Lamborghinis started life as cars that meant to kill you if you stepped out of line. As spiritual successor to the Countach, the Aventador’s visuals still conjure up images of Blade Runner rampaging with the fury of a Bolognesian Bull, but now also with the venom of precision strikes; the styling is so neat and tight and clean that you can’t imagine it as anything but a sharp handler.
This, after all, was one of the briefs during the conceptualisation of the Aventador, to focus on dynamics as well, not only on performance.
A surplus of the latter was available, in any case. Even back in 2011, the LP700-4’s brilliant 6.5-litre V12 hammered out 515 kW and 690 Nm. Grunt and hence acceleration was mind-boggling – 100 km/h: 2.9 seconds; official V max: 350 km/h, clocked top speed: 370 km/h.
Back then, I cracked 300 km/h a couple of times during a two-week stint in the Aventador. That wasn’t a shock. The flash in which the car did it, was.
Zero. Then a 100, 175, 250 and 300 as fast as you can blink.
Supercalifragilisticexpialidocious.
There were disappointments, too. A muted soundtrack. A shockingly brutish single clutch independent rod seven-speed automated manual box. Gearbox electronics that packed up, twice. Heavy understeer in slow corners. The nose porpoised on uneven surfaces and the car was undrivable on really bad roads.
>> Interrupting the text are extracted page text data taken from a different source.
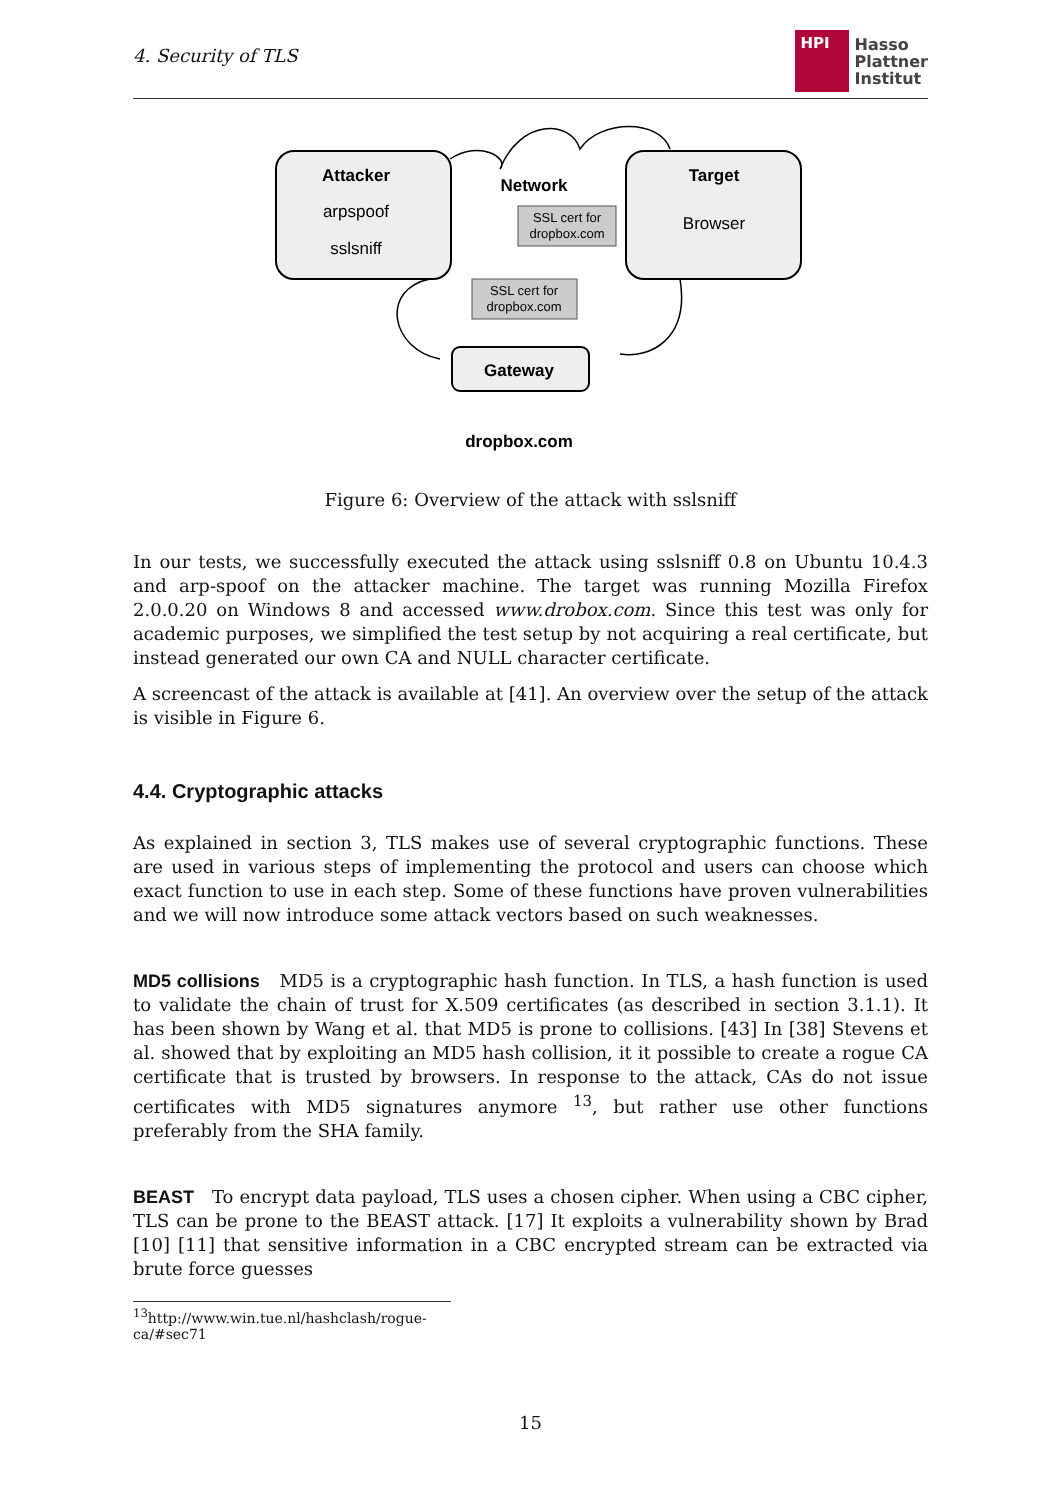4. Security of TLS
HPI
Hasso
Plattner
Institut
Attacker
arpspoof
sslsniff
Network
Target
Browser
SSL cert for
dropbox.com
SSL cert for
dropbox.com
Gateway
dropbox.com
Figure 6: Overview of the attack with sslsniff
In our tests, we successfully executed the attack using sslsniff 0.8 on Ubuntu 10.4.3 and arp-spoof on the attacker machine. The target was running Mozilla Firefox 2.0.0.20 on Windows 8 and accessed www.drobox.com. Since this test was only for academic purposes, we simplified the test setup by not acquiring a real certificate, but instead generated our own CA and NULL character certificate.
A screencast of the attack is available at [41]. An overview over the setup of the attack is visible in Figure 6.
4.4. Cryptographic attacks
As explained in section 3, TLS makes use of several cryptographic functions. These are used in various steps of implementing the protocol and users can choose which exact function to use in each step. Some of these functions have proven vulnerabilities and we will now introduce some attack vectors based on such weaknesses.
MD5 collisions MD5 is a cryptographic hash function. In TLS, a hash function is used to validate the chain of trust for X.509 certificates (as described in section 3.1.1). It has been shown by Wang et al. that MD5 is prone to collisions. [43] In [38] Stevens et al. showed that by exploiting an MD5 hash collision, it it possible to create a rogue CA certificate that is trusted by browsers. In response to the attack, CAs do not issue certificates with MD5 signatures anymore <sup>13</sup>, but rather use other functions preferably from the SHA family.
BEAST To encrypt data payload, TLS uses a chosen cipher. When using a CBC cipher, TLS can be prone to the BEAST attack. [17] It exploits a vulnerability shown by Brad [10] [11] that sensitive information in a CBC encrypted stream can be extracted via brute force guesses
<sup>13</sup> http://www.win.tue.nl/hashclash/rogue-ca/#sec71
15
The Aventador was still a brute.
STILL EXTREME AND INTIMIDATING
The spruced-up Aventador S ain’t.
It’s still extreme, of course. Always has been, always will be.
And yes, a relic of the past remains in Graziano’s brutishly clunky but admittedly fast single clutch ‘box; a double clutch just won’t fit into the available chassis space.
Overall though, the extremities bookend a much better steed. The Aventador S is more consistent, agile and fluid, what with reworked electronics, plus magnetorheological dampers for far superior ride control and dynamic steering through all four wheels, delivering shorter radii at slow speeds and more stability through fast sweeps.
Which is not to say that the car is less intimidating to your average Joe.
Aesthetically, it’s dynamite. But you have to marry your mind to the fact that you’re about to pilot this 1.6-tonne stick of dynamite out into the Star Wars zone. You have to find a way of slithering your body into a confined jet-like cockpit. You have to handle a hard, shaky ride and not get unnerved by the V12’s raucous scream piping straight into your innards. You have to get used to super-quick steering, plus gathering and slashing speed in accordance with radically recalibrated metrics.
If you’d dare, you can also shun the Strada (road) driving mode and play with Sport (without traction control) or Corsa (race/track).
So, it’s hugely overwhelming.
Yet, there is a quick fix: jump into the Aventador Lite, better known as the Huracán LP610-4, or, for even more fun, the LP580-2.
LAMBORGHINI HURACÁN
Weighing in at 150 kg less than the Aventador’s 1,575 kilograms and firing from a 5.2-litre V10, the LP580-2 is an Aventador avatar, a released soul reincarnated in a lighter, more agile and more playful body – if you can call 427 kW and 540 Nm playful (the LP610-4 boasts 449 kW/560 Nm).
The zero to 100 km/h run is half a second slower, and top speed is more than 30 km/h down on the Big Bull, but the seven-speed dual-clutch is so much smoother and the long-stroke V10 barks with a clearer, sharper throat.
The cockpit is also less intimidating and the exterior not as intensely focussed on blowing your mind, which all adds up to another bonus: R5.3 million versus R8.7 million.
So, why then the Aventador, if you can buy a Huracán?
Because you’ll never get another bite at a normally-aspirated V12 again, once the current Aventador flies off to retire in the outer reaches of the universe, where it was born. Downsizing, and electrification even, are on the Bull’s menu.
The S, then, is the last of a breed. Savour it.